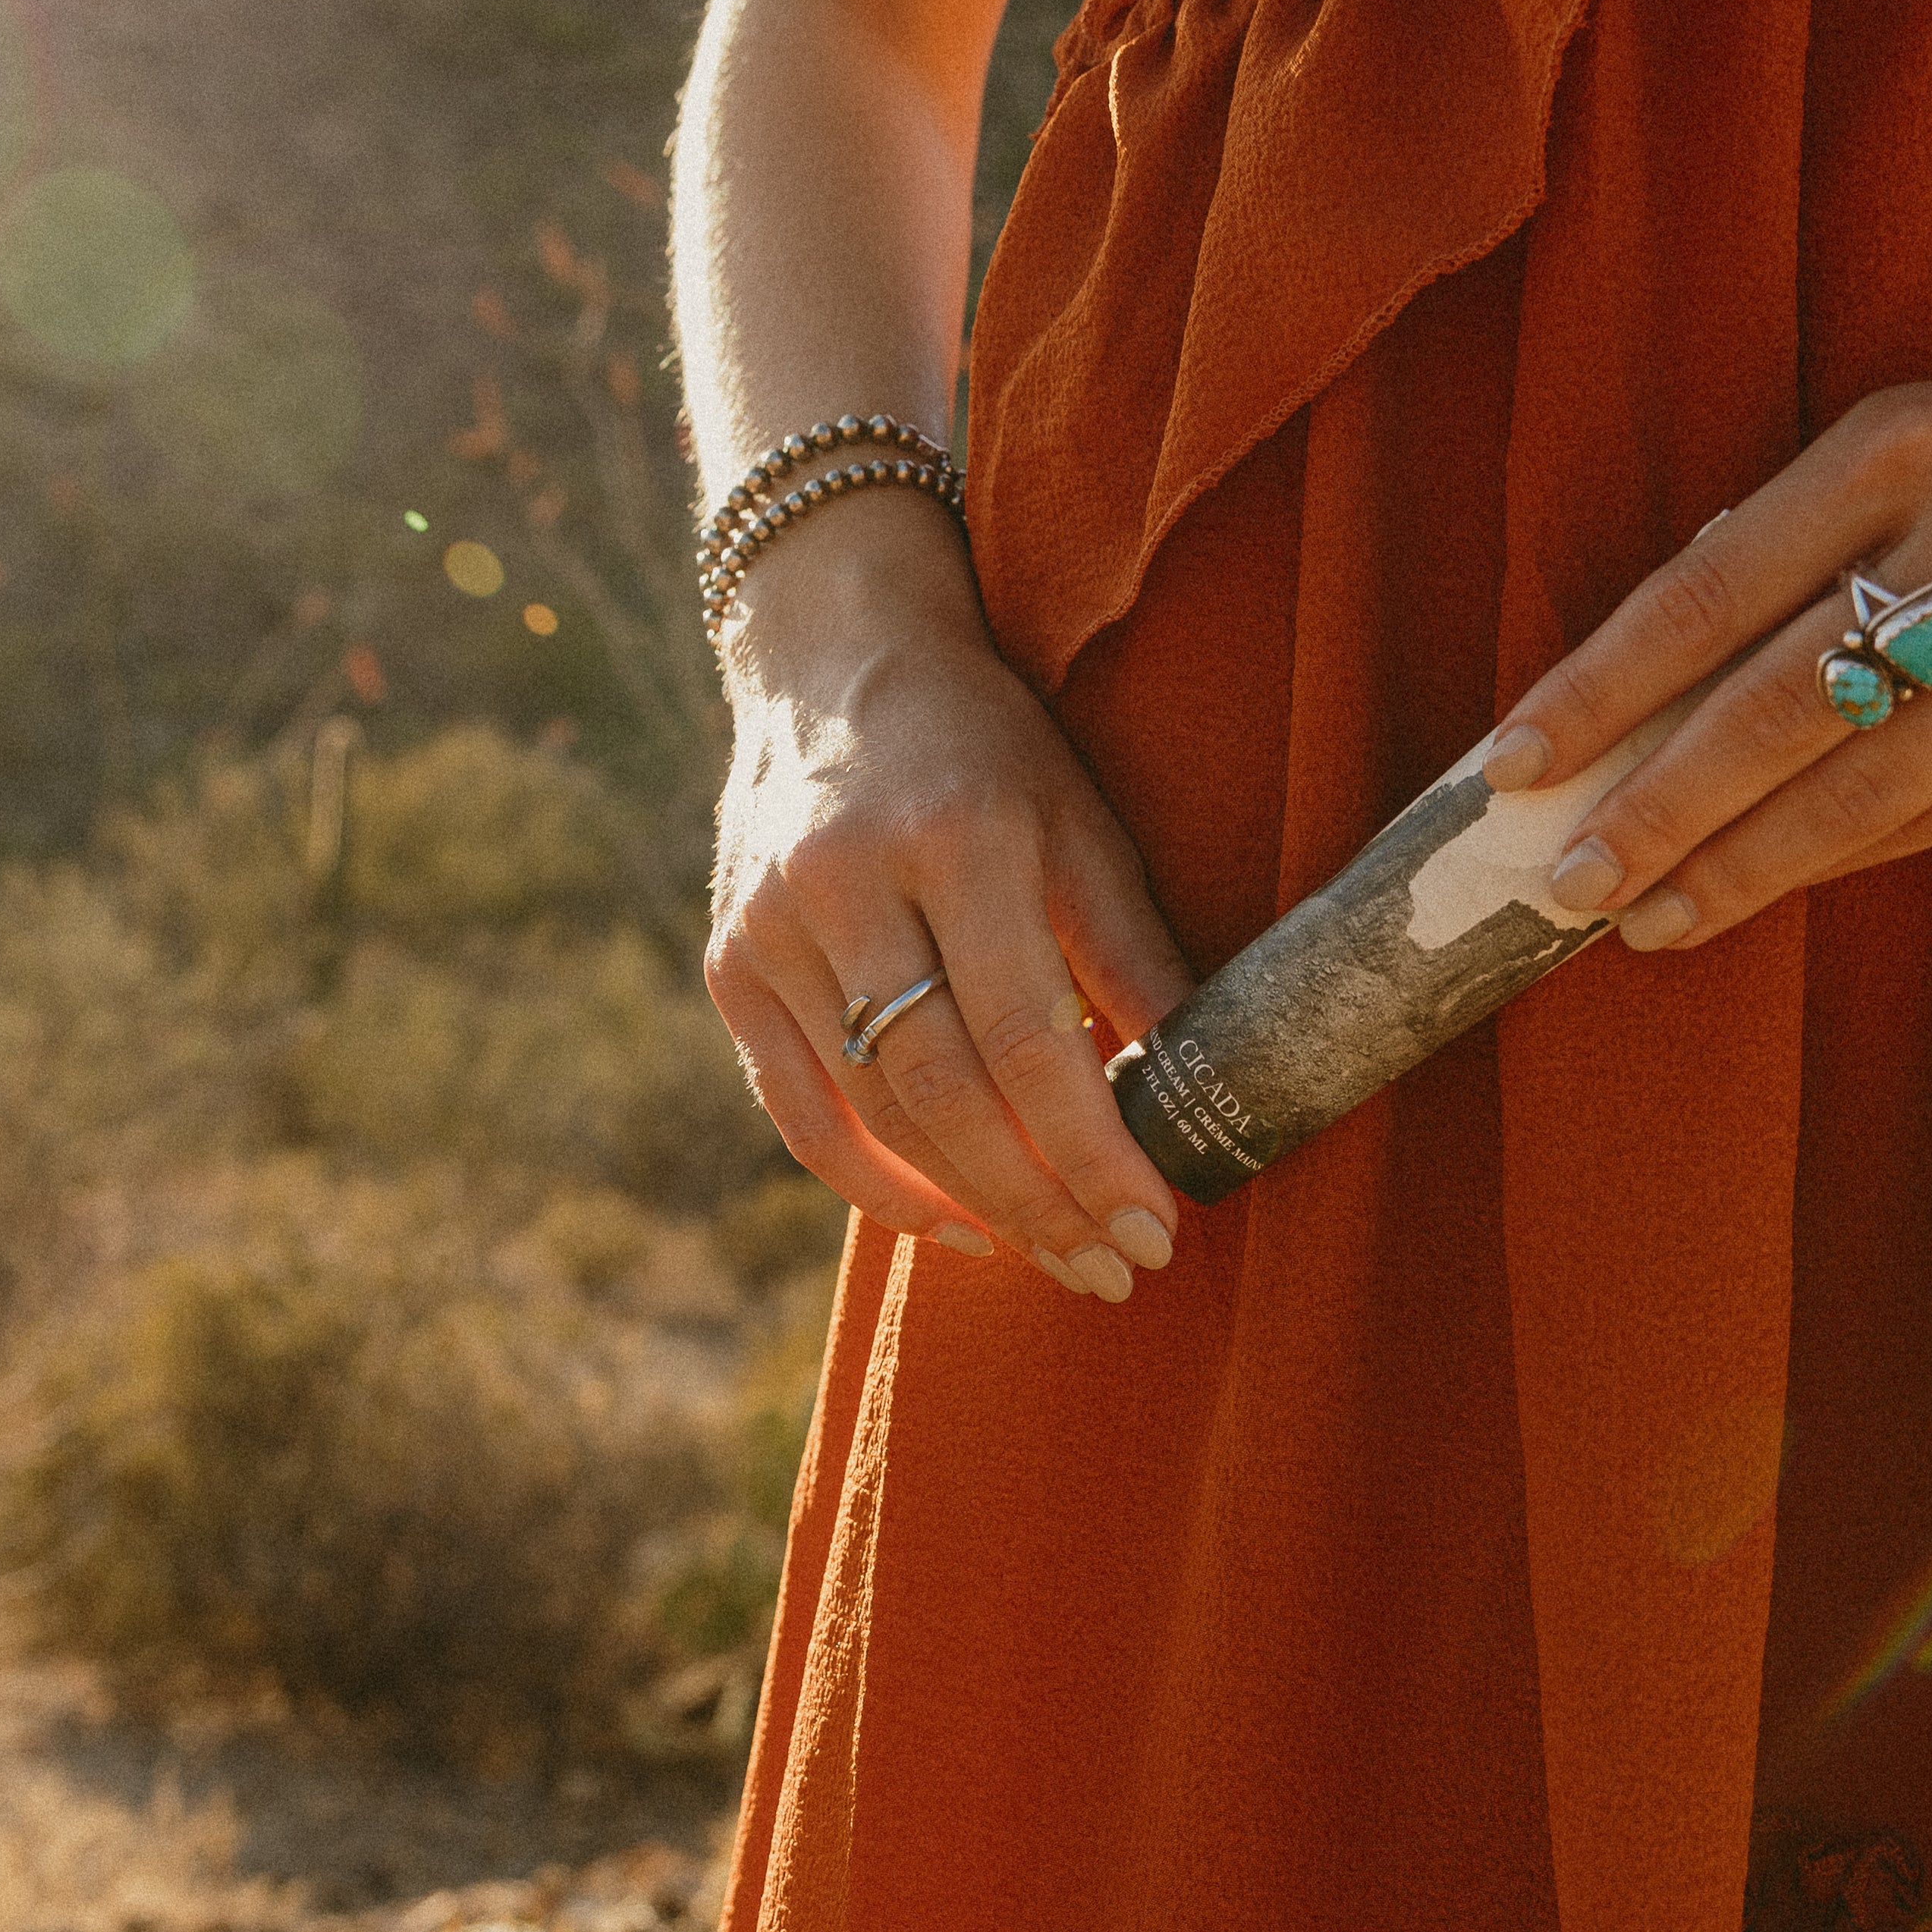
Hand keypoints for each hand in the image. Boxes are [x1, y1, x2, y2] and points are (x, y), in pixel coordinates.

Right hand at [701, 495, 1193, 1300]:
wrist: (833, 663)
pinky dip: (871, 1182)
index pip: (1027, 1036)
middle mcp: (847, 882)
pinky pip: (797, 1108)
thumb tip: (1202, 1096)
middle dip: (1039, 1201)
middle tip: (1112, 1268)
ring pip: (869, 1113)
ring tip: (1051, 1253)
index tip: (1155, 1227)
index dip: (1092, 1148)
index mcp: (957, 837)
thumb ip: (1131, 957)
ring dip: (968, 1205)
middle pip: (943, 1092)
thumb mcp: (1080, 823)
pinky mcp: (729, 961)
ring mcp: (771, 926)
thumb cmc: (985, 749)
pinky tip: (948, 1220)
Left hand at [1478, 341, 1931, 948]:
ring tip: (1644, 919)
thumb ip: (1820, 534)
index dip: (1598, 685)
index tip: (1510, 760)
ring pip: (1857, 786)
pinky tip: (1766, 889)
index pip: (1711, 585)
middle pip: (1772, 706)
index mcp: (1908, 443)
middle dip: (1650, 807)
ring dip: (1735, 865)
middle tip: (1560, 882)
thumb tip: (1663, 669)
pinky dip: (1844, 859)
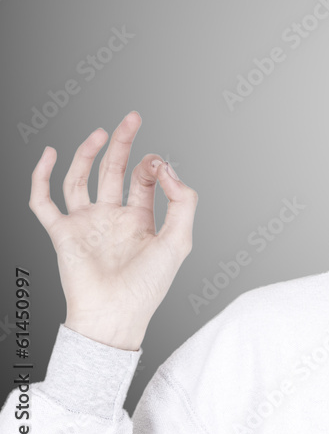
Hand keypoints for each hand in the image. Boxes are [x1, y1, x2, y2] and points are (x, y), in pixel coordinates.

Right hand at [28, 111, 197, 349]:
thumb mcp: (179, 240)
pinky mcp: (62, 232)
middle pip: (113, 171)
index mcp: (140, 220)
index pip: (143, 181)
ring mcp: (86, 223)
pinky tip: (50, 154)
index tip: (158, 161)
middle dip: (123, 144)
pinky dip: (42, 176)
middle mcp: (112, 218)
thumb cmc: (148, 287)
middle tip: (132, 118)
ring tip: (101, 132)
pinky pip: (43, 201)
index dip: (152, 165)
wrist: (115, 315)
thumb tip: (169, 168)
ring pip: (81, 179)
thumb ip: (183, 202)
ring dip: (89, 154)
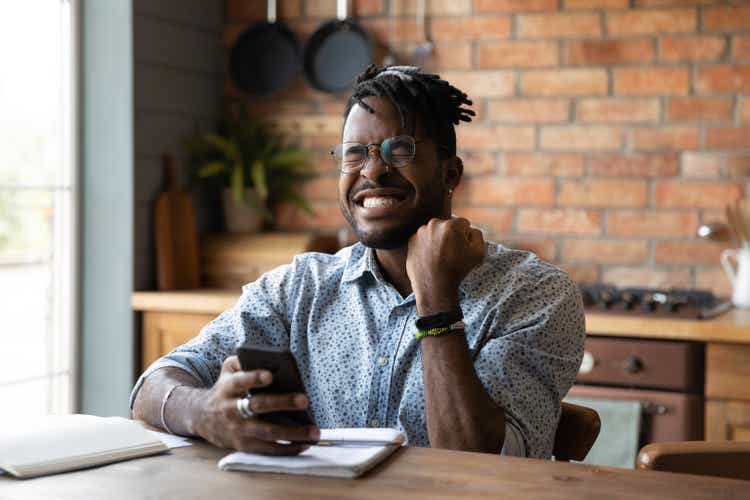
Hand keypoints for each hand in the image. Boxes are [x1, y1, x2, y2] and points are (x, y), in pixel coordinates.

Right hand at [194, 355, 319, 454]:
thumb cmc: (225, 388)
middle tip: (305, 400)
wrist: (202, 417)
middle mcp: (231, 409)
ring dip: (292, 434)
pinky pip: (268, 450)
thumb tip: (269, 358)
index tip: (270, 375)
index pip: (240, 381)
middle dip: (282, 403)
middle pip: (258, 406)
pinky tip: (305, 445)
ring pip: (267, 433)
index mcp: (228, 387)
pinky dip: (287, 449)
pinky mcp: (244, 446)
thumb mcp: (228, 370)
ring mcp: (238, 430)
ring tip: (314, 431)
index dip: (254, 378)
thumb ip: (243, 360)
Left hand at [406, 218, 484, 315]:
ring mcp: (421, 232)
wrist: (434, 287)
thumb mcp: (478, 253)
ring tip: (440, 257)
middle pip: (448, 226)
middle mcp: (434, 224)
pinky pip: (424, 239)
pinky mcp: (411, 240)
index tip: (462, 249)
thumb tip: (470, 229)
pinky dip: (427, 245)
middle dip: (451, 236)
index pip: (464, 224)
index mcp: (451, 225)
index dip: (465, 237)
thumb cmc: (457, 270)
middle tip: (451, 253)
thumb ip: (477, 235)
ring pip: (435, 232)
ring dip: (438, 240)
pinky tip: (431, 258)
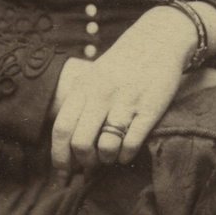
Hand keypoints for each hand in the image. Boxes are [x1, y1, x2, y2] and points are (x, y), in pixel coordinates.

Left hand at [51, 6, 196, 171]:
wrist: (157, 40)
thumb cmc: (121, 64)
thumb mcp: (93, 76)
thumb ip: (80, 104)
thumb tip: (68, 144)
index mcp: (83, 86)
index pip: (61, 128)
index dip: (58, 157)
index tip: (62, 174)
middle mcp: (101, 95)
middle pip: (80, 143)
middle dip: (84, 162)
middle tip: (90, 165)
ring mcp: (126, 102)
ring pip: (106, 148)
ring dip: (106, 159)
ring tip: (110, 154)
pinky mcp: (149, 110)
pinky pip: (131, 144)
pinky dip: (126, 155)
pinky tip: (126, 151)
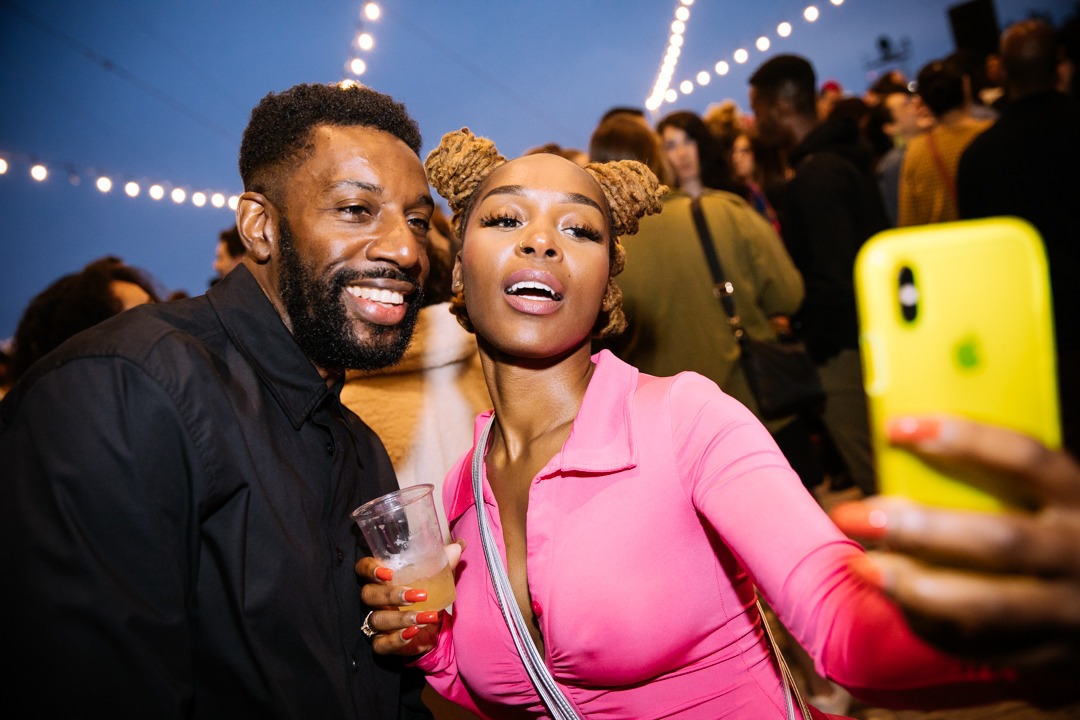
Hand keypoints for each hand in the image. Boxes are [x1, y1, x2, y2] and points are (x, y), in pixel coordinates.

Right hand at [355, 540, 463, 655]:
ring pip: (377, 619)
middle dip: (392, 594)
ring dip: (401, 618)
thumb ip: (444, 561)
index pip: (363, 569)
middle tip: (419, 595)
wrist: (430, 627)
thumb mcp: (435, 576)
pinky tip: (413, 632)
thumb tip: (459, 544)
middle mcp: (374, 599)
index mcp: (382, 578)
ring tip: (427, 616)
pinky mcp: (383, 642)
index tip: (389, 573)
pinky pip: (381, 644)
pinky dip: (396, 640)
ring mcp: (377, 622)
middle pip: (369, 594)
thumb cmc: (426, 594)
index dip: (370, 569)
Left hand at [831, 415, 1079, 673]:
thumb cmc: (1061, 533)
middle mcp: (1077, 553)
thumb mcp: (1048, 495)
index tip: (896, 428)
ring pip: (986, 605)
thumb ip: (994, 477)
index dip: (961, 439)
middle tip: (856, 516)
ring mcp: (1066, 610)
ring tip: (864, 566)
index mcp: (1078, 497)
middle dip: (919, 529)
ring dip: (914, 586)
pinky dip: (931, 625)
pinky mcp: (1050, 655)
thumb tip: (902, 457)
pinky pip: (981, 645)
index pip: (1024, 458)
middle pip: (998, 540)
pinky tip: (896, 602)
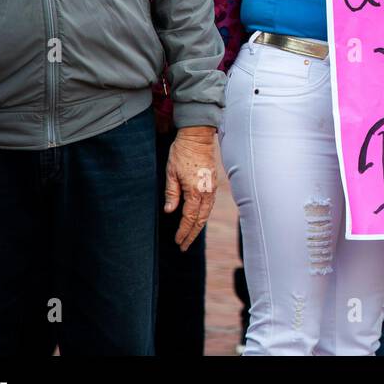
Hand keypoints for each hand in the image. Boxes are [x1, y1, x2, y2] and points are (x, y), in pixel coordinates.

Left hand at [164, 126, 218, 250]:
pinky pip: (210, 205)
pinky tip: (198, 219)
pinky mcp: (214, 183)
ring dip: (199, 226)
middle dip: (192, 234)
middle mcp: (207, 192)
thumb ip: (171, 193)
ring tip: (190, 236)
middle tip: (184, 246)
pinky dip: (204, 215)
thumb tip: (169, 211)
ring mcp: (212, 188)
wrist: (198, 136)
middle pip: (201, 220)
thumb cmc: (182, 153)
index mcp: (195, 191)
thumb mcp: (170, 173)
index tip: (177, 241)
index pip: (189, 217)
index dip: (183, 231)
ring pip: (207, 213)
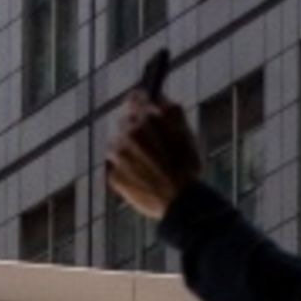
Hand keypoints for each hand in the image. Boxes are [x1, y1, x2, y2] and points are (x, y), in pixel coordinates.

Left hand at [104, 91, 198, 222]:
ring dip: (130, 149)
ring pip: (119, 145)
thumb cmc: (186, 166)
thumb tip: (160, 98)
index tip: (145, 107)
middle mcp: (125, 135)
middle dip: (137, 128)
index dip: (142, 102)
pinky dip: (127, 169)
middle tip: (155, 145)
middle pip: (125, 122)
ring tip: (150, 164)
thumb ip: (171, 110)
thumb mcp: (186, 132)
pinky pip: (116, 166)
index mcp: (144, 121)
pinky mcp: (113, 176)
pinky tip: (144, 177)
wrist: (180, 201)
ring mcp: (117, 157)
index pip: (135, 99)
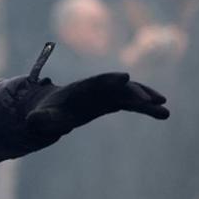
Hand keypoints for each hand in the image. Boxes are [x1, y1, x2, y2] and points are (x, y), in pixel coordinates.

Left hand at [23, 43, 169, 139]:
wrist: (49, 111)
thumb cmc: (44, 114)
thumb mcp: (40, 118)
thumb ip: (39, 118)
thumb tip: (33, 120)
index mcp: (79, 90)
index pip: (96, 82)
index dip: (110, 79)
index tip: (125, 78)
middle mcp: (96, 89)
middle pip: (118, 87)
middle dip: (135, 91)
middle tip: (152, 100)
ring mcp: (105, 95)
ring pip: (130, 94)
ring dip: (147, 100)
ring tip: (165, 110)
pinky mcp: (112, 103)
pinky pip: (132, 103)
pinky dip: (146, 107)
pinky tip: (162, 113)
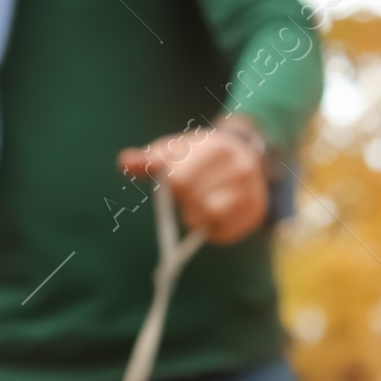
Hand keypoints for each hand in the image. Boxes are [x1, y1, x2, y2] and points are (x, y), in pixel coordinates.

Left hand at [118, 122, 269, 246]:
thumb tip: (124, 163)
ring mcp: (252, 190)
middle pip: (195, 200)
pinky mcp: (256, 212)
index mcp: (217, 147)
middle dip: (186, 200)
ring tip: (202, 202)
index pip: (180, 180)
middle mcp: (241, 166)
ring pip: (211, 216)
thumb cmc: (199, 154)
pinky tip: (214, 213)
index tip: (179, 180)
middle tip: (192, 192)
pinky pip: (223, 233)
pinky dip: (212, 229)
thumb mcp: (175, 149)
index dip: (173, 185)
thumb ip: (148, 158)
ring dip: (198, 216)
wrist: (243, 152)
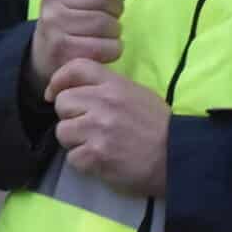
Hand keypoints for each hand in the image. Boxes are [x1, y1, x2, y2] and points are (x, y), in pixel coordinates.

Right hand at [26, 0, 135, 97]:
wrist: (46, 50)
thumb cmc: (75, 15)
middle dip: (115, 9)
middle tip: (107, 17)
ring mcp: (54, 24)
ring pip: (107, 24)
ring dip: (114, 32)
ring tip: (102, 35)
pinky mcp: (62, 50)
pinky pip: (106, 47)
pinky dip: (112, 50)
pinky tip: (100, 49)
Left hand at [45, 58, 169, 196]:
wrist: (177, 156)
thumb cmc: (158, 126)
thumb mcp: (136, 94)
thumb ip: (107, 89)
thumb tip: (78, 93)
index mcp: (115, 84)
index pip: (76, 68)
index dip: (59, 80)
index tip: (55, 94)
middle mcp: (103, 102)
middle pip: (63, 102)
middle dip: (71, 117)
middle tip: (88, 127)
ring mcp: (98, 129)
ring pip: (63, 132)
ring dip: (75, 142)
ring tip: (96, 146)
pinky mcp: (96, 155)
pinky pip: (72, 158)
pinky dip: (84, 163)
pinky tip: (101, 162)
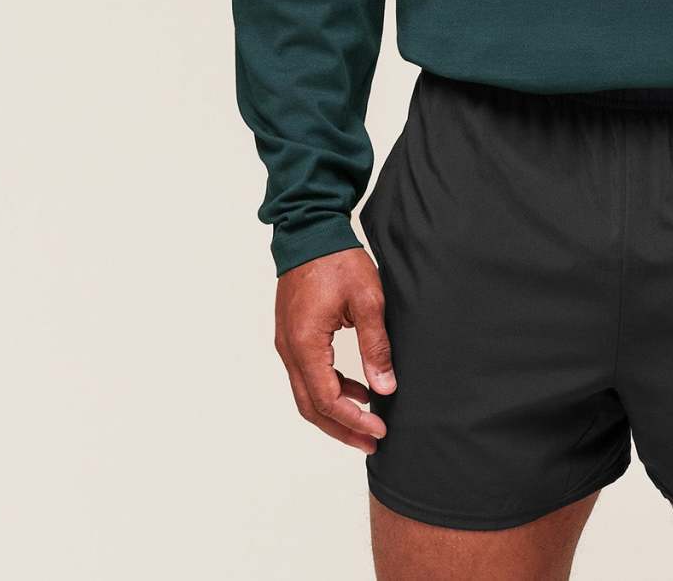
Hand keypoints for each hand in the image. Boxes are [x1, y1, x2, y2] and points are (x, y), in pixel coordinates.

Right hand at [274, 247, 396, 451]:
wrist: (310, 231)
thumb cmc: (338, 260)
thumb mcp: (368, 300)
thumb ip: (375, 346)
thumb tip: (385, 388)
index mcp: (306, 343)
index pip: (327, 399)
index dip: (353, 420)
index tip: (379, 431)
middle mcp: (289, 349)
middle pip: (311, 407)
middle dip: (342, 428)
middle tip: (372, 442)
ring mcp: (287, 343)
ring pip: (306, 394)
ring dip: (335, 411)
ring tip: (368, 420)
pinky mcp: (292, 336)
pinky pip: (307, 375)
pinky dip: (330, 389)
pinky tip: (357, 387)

== == ==

**WHAT IS EXPECTED:** For this exercise, repeat exactly the lines of the data above from the one with "wrist: (198, 136)" down to the one with "ring pip: (207, 213)", both end lines included.

**SOLUTION TO THE EXERCISE:**
wrist: (198, 136)
middle pip: (201, 220)
thumb cmc: (182, 153)
index mcp: (195, 191)
thumb mcp: (170, 173)
index tip: (177, 241)
index pip: (189, 217)
index dip: (183, 231)
ring pip: (207, 213)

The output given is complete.